Molina, 39, has been the definition of a St. Louis Cardinal for nearly two decades. He is widely considered as arguably the best defensive catcher in recent baseball history. While he has declined defensively, he has thrown out 17 of 40 attempted base-stealers this season, good for a rate of 42.5 which far exceeds the MLB average of 24.4 percent, as MLB Trade Rumors noted. His presence behind the plate, and his pitch framing, is a large reason why Jack Flaherty and Adam Wainwright have pitched so well and why the bullpen has stepped up this season.
The accolades that Molina has collected through his 18 seasons in MLB further cement his legacy. He has made 10 All-Star games, won nine Gold Gloves and has received MVP votes in four of those seasons. That he has received all those awards in St. Louis and nowhere else has solidified his status as one of the best players in franchise history, which surely played a role in their aggressiveness in re-signing him before the season ends and to avoid the frustration that stemmed from slow negotiations last winter.
Even in his 18th season, playing 2119 career games, Molina still has an impactful bat.
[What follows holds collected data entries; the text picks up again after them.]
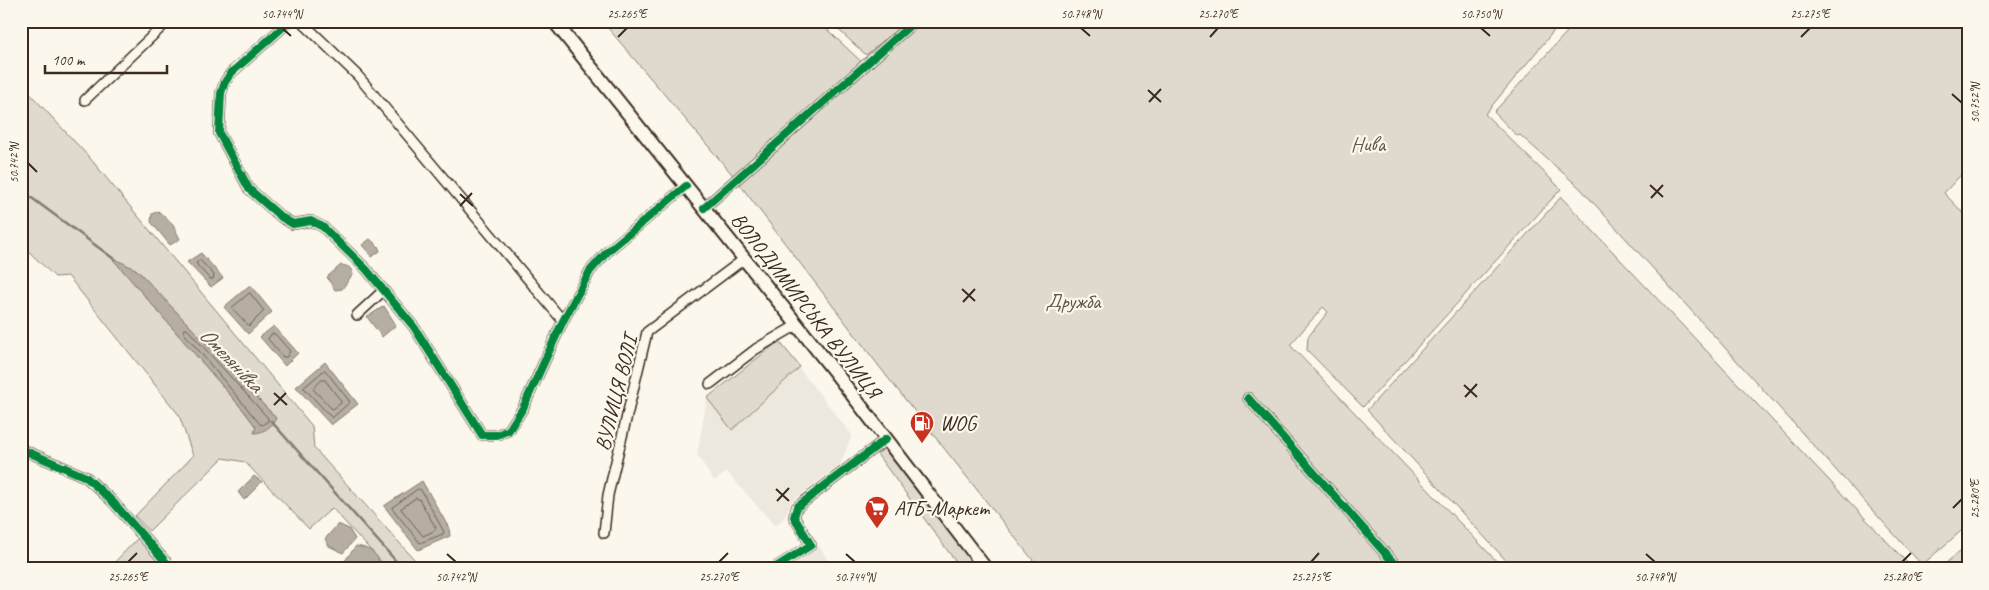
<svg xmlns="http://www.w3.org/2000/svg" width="1989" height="590" font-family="Caveat,sans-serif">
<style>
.built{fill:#ede8dd}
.green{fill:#dfd9ce;stroke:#8d8276;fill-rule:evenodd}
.water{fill:#b6aea2;stroke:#85796d}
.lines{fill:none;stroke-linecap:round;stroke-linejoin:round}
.shore{stroke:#6c5f53;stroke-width:1}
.stream{stroke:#85796d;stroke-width:2.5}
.minor-casing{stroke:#3b2a1e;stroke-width:12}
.primary-casing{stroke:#3b2a1e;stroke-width:16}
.minor{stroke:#fbf7ec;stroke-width:9}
.primary{stroke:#fbf7ec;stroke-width:12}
.cycleway-casing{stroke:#fbf7ec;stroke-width:11}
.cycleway{stroke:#00873e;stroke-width:8}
.ticks{fill:none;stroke:#3b2a1e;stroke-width:2}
.labels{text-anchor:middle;stroke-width:4.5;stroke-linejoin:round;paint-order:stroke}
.park-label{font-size:21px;fill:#64564a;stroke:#fbf7ec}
.street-label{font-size:21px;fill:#3b2a1e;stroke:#fbf7ec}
.poi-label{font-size:21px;fill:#3b2a1e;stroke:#fbf7ec;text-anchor:start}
.water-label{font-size:22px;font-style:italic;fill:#605246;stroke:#fbf7ec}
.neatline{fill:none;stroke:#3b2a1e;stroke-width:2}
.ticks-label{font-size:12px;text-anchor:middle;fill:#3b2a1e}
</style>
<rect width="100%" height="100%" fill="#fbf7ec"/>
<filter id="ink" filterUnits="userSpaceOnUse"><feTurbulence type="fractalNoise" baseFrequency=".02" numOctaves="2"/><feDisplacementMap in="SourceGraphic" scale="10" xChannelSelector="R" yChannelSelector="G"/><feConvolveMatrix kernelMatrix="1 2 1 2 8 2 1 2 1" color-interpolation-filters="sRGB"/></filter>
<g filter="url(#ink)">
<path class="built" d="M799 368 852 435 840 465 792 501 784 518 775 526 727 472 714 481 697 455 707 398 732 430Z
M819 546 833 569H784Z"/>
<path class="green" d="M602 21H818L868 68 922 21H1562L1485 114 1561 189 1363 407 1307 350 1308 337 1328 312 1323 307 1290 345 1504 569H1040L885 374 731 173Z
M829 21H907L866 55Z
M1577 21H1968V167L1944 193 1968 218V525L1922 565 1580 188 1520 135 1517 136 1494 112Z
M21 84 89 157 312 426 314 448 423 569H388L332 508 309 529 245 462 223 458 149 531 135 516 193 456 179 415 68 276 55 277 21 244ZM112 258 137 270 276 418 255 433 256 427 244 411Z
M1561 197 1913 569H1514L1367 410Z
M779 341 800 367 732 430 707 398Z
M887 447 980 569H961L877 454Z
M138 538 164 569H108Z
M1968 544V569H1939Z"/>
<path class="water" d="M158 211 172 223 180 239 170 245 151 222 152 214Z
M370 239 378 246 380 251 372 257 362 245Z
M201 253 223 278 211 287 187 262Z
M111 257 137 270 276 418C273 426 263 433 254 433L256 427 244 411Z
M341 265C348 266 351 267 353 274L342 289 335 290 327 277Z
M250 285 272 312 248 334 224 307Z
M384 306 396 325 382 337 367 317Z
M274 326 298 353 285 366 260 337Z
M325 362 358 404 331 425 296 387Z
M254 476 262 482 244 500 238 492Z
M422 481 449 528 450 536 418 550 384 506Z
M338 524 349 529 355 539 343 553 329 546 325 539Z
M356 546C370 548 377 553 382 567L380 569H351L344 562Z"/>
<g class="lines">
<path class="shore" d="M200 260 214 275 213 279H210L197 265V262Z
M250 293 264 311 249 326 232 308Z
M184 329H187L268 418V421L262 425 260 424 184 333Z
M272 334H275L290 351 287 357H283L268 339Z
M325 370 350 402 332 418 304 388Z
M322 380H325L341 401V403L333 409 331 408 313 389Z
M418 489 421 490 444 532 443 534 420 543 392 508Z
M416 498 419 499 436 528 434 531 423 536 401 509Z"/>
<path class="stream" d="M21 190 114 259
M271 421 403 569"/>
<defs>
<path id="minor" d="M290 21 231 73 225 82 221 93 219 133 249 189 281 217 293 224 311 221 323 227 366 269 414 327 482 435H497L509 430 523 408 563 321 590 271 608 251 686 186
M301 21 358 76 563 321
M85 100 168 21
M704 208 915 21
M357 315 384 290
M710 384 756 349 797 325
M1248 398 1399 569
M21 449 86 477 112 501 172 569
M604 533 608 495 647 332 744 259
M773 569 811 545 794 517 797 507 886 439"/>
<path id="primary" d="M554 21 834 371 986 569"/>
</defs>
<use href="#minor" class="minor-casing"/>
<use href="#primary" class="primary-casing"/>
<use href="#minor" class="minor"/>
<use href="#primary" class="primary"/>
<defs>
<path id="cycleway" d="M290 21 231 73 225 82 221 93 219 133 249 189 281 217 293 224 311 221 323 227 366 269 414 327 482 435H497L509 430 523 408 563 321 590 271 608 251 686 186
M704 208 915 21
M1248 398 1399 569
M21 449 86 477 112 501 172 569
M773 569 811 545 794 517 797 507 886 439"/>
</defs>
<use href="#cycleway" class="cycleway-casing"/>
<use href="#cycleway" class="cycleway"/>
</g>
</g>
<path class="ticks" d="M282 28 291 36M1081 28 1090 36M1481 28 1490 36M618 37 627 28M1210 37 1218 28M1801 37 1810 28M1148 90 1161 102M1952 94 1962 103M1149 102 1161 89M28 163 37 172M1650 185 1663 197M460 194 473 206M1651 198 1663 185M460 206 472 193M962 289 975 301M963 302 975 289M1464 385 1477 397M274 393 287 405M1465 397 1477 384M274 405 286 393M776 489 789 501M777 501 789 488M1953 508 1962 499M447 554 456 562M846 554 855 562M1646 554 1655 562M128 562 137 553M719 562 728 553M1311 562 1319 553M1902 562 1911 553"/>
<defs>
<symbol id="fuel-pin" viewBox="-11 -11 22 30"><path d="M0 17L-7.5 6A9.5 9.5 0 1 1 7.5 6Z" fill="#c8321e" stroke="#fbf7ec"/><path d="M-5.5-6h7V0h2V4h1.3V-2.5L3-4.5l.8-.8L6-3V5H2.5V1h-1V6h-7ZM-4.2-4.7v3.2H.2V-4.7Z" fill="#fff"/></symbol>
<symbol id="supermarket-pin" viewBox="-11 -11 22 30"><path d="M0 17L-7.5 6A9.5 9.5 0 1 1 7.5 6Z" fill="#c8321e" stroke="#fbf7ec"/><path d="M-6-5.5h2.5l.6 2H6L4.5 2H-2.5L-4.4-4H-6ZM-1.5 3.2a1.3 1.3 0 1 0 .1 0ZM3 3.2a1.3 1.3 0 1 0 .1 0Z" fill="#fff"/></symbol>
</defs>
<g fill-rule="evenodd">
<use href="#fuel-pin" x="908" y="409" width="28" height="38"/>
<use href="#supermarket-pin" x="863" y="494" width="28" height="38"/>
</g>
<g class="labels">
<g class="park-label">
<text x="1368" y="151">Нива</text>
<text x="1073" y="308">Дружба</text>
</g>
<g class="street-label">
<text transform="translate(806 305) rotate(52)" y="7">ВОЛОДИМИРСЬКА ВУЛИЦЯ</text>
<text transform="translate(616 393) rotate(-76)" y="7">ВУЛИЦЯ ВОЛІ</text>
</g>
<g class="poi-label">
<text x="940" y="430">WOG</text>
<text x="894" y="515">АТБ-Маркет</text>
</g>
<g class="water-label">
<text transform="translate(232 359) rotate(46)" y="8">Омелянівка</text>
</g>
</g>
<rect width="1989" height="590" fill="none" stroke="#fbf7ec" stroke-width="55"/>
<path d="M45 65v8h122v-8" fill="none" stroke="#3b2a1e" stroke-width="2.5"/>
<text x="52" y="65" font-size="15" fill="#3b2a1e" stroke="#fbf7ec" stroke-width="4" paint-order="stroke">100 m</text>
<rect x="28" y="28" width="1934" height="534" class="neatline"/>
<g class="ticks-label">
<text x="282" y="18">50.744°N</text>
<text x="627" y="18">25.265°E</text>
<text x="1081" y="18">50.748°N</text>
<text x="1218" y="18">25.270°E</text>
<text x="1481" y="18">50.750°N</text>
<text x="1810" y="18">25.275°E</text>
<text transform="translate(1975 103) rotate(-90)" y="4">50.752°N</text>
<text transform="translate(14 163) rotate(-90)" y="4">50.742°N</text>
<text transform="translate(1975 499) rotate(-90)" y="4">25.280°E</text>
<text x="128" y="581">25.265°E</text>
<text x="456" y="581">50.742°N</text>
<text x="719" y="581">25.270°E</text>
<text x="855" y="581">50.744°N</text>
<text x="1311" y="581">25.275°E</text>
<text x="1655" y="581">50.748°N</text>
<text x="1902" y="581">25.280°E</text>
</g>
</svg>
He’s hitting 259/.304/.376 with eight home runs in 365 plate appearances, which is below his career numbers of .280/.331/.403, but was still more than enough to earn him a higher average annual value than the two-year, $18 million extension Travis d’Arnaud received from the Atlanta Braves.
Barring a change in thinking, 2022 will be Molina’s farewell tour. It should be filled with tributes, gifts and standing ovations from fans at Busch Stadium and on the road. For a player so impactful to baseball as Molina, it’s more than deserving — and will allow him to retire in a way that a legend deserves to go out.